La ferrovia sotterranea è un romanzo ucronico di Colson Whitehead, uscito nel 2016 e vincitore l’anno dopo del Premio Pulitzer. Nel 2021, Prime Video lo ha trasposto in una miniserie televisiva di 10 episodi. In Italia, è pubblicato dalle Edizioni SUR.
È ambientato negli Stati Uniti nella prima metà dell’Ottocento e racconta la fuga di Cora dalla piantagione della Georgia presso la quale è schiava. Ha un nemico implacabile alle calcagna, un cacciatore di schiavi che non si dà pace da quando, anni prima, non è riuscito a catturare Mabel, la madre della stessa Cora, anche lei fuggita senza lasciare traccia alcuna. Inoltre ha un nemico forse meno determinato ma altrettanto crudele, il razzismo che pervade gli Stati Uniti: da quello violento e crudele dei persecutori propriamente detti, a quello sottinteso e perbenista degli attivisti che, è vero, aiutano gli ex-schiavi a trovare rifugio e lavoro, ma sempre con un mal dissimulato atteggiamento di superiorità. E infine ha un trauma interiore che la tormenta: perché sua madre ha scelto di fuggire, abbandonandola quando lei era solo una bambina?
Nulla di tutto questo farebbe della Ferrovia sotterranea un romanzo ucronico. A renderlo tale è il fatto che, mentre nella Storia il nome “ferrovia sotterranea” si riferiva a una rete di attivisti clandestini che aiutavano gli schiavi a fuggire dalle piantagioni, nel romanzo la ferrovia esiste davvero, proprio nel senso di un binario ferroviario nascosto sottoterra, con locomotiva e vagoni (alcuni talmente malridotti da essere dei carrelli aperti, insomma senza tetto). Della guida e della manutenzione si occupano diversi nuclei di antischiavisti, che senza troppi complimenti spostano i fuggiaschi da uno Stato all’altro e poi li passano ai loro contatti in loco.
A me il romanzo è piaciuto moltissimo, anche se mi sfugge il motivo per cui l’autore abbia optato per questa realtà alternativa della vera ferrovia: d’accordo che sui vagoni, nelle stazioni e lungo i binari sottoterra si svolgono numerose scene di un certo impatto, eppure mi resta l’idea che, se anche quelle stesse scene si fossero svolte, che so, su dei carri agricoli o presso l’argine di un fiume, i punti salienti dei libro sarebbero rimasti gli stessi e non sarebbe poi cambiato granché.
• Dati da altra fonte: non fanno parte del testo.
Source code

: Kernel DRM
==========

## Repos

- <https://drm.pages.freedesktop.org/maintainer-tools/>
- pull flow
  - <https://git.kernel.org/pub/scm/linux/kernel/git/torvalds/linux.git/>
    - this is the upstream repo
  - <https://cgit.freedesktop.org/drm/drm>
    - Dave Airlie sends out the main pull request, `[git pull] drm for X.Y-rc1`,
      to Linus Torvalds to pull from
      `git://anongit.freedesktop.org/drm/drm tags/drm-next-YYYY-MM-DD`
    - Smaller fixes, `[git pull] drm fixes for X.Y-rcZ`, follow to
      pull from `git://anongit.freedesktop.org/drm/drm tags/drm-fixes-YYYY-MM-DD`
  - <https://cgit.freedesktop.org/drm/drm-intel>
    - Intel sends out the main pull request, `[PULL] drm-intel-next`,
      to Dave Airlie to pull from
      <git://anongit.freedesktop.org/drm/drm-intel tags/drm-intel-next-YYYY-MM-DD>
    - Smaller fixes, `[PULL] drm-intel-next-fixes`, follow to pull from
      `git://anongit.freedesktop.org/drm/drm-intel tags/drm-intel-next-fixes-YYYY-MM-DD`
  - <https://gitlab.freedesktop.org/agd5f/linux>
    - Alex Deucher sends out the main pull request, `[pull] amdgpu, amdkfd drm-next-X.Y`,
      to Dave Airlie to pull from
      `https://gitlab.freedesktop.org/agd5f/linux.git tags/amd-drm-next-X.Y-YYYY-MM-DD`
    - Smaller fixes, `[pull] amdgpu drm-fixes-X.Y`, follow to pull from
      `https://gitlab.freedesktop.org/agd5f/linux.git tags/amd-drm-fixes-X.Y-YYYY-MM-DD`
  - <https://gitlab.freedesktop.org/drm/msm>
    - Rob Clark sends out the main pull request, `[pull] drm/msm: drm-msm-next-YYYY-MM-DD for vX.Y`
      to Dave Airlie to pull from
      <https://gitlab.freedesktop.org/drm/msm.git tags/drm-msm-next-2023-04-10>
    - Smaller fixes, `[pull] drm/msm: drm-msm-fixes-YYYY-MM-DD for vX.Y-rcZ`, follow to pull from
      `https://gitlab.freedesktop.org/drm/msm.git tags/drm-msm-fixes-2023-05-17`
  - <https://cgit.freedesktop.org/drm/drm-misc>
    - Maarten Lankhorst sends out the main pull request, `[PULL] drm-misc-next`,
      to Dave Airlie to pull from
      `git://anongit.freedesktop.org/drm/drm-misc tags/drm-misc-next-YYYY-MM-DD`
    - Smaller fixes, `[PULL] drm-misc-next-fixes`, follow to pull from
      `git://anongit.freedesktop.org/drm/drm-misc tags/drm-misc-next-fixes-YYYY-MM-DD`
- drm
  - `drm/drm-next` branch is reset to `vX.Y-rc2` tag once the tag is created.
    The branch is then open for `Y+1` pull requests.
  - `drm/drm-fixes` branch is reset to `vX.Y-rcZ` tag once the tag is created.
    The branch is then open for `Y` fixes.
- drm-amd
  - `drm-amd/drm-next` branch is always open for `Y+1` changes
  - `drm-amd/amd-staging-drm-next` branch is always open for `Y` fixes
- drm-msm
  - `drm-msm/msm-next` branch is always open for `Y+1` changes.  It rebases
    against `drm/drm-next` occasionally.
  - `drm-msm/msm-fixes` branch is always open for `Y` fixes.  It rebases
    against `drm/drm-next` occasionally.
Whitehead ha una scrittura fluida, avvincente, ti fa venire voglia di girare le pagine una dopo l’altra; e sa anche chiudere scene e capitoli con delle sferzate caustiche, che non si dimenticano.
La parte che ho apprezzato di più è il mistero che gira intorno a Mabel, la madre di Cora. Tutte le domande che si pongono i protagonisti del libro se le pone anche il lettore: come ha fatto a sparire in quel modo? A passare sotto il naso dei cacciatori di schiavi? Chi l’avrà aiutata? Magari sarà stata lei, una volta che si è messa in salvo, a fondare insieme ad altri la ferrovia sotterranea? Adorava la sua bambina, possibile che il desiderio di libertà sia stato più forte dell’amore materno? Cora riuscirà mai a ritrovarla e a darsi pace?
Trecentocinquanta pagine di interrogativi, e quando arriva la risposta è un ceffone che lascia il segno sulla guancia. Efficacissimo, indimenticabile.